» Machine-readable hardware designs
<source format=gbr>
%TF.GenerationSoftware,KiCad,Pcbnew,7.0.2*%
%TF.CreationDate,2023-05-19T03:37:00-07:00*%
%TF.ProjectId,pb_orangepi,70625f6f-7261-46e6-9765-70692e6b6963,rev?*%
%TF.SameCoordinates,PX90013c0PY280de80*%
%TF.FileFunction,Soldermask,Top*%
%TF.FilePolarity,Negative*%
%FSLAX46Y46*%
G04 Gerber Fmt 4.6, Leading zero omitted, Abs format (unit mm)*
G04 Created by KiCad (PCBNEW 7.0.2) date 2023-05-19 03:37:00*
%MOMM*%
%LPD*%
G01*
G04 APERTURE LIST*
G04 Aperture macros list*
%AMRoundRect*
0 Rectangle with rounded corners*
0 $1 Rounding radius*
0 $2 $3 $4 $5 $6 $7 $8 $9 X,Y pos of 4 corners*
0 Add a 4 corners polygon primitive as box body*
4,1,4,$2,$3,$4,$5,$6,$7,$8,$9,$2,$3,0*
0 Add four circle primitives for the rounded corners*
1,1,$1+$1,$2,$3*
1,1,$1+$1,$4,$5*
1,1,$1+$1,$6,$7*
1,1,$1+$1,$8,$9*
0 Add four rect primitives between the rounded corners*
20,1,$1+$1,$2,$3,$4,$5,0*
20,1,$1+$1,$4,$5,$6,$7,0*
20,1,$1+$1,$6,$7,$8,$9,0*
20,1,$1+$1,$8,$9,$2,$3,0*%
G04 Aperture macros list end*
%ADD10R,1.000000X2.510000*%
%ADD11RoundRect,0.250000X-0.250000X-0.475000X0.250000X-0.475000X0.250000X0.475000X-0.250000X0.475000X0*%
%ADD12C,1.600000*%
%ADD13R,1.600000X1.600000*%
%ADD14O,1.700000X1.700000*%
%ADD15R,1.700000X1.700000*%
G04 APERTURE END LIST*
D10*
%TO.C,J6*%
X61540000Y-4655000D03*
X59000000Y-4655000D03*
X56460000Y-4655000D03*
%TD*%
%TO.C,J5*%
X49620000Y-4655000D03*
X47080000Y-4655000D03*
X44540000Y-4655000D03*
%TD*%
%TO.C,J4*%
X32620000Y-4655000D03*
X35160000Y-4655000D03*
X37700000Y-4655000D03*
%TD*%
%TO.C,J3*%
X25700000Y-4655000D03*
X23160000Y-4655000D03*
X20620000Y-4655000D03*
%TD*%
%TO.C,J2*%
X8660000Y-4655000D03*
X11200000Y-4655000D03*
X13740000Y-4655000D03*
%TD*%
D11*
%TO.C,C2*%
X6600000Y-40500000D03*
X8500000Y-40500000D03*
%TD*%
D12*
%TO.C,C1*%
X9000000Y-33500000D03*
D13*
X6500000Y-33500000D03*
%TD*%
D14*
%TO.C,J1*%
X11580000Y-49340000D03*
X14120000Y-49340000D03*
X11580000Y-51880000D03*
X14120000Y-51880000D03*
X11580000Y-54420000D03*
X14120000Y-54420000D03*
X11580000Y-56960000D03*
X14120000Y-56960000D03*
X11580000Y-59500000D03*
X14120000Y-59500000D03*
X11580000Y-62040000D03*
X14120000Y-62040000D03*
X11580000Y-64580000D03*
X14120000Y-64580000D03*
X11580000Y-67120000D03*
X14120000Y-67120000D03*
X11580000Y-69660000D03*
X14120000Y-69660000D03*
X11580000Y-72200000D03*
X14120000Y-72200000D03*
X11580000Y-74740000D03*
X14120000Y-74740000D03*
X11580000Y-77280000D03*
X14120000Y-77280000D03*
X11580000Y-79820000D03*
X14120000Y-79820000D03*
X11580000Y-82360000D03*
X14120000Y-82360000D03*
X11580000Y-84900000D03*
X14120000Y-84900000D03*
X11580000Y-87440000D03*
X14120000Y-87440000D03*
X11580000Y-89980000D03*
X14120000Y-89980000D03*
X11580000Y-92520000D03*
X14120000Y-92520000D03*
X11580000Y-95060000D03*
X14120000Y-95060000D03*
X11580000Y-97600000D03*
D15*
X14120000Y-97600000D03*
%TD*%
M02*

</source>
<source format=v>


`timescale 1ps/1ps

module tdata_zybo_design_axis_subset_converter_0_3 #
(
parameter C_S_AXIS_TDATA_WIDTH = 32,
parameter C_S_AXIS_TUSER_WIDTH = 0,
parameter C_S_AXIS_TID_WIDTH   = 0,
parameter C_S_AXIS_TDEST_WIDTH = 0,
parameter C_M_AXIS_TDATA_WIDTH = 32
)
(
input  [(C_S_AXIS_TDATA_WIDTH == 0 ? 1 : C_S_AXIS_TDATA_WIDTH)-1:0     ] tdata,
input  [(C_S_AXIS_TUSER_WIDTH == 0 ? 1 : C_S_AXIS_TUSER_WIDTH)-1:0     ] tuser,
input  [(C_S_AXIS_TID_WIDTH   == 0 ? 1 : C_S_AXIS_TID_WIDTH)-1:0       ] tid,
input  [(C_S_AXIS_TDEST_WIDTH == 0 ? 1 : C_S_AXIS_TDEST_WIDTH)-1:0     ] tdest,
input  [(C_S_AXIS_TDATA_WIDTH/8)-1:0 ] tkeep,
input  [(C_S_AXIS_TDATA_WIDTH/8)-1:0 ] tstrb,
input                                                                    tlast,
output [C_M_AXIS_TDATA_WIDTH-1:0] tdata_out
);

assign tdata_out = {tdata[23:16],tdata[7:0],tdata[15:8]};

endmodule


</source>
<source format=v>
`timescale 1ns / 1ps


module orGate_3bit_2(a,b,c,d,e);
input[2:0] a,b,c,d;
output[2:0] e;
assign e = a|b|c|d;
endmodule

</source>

...

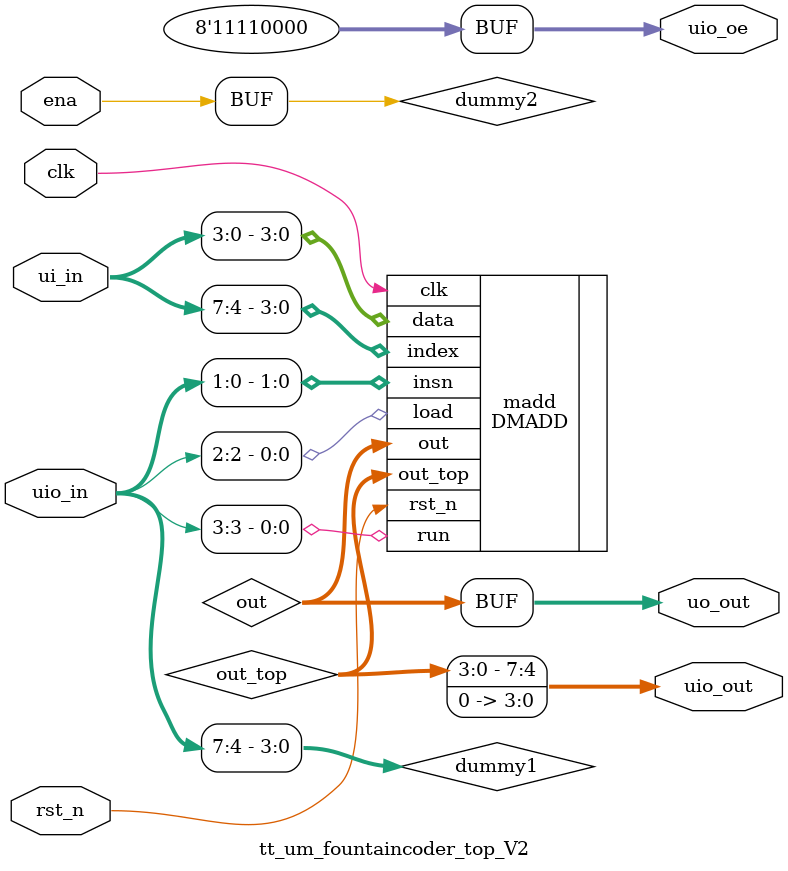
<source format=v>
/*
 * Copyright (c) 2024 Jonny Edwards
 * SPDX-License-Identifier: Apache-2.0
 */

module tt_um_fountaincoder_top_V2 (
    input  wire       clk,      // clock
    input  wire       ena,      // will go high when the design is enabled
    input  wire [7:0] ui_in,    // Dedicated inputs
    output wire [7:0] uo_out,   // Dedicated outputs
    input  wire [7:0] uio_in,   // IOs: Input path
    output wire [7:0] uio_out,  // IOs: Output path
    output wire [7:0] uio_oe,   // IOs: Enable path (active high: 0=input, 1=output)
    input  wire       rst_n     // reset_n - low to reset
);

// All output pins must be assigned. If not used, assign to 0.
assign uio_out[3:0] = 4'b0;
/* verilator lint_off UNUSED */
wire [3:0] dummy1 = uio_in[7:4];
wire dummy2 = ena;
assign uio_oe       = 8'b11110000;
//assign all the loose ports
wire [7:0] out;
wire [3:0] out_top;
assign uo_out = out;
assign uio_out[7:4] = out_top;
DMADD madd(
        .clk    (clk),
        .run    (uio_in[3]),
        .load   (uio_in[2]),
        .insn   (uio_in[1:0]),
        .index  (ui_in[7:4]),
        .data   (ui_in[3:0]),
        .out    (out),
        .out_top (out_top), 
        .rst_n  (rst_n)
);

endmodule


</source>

» WHAT YOU WILL DO
What is the number of lines in the records that contain "rounded"? Answer with it alone.

» FINISHED TASK
3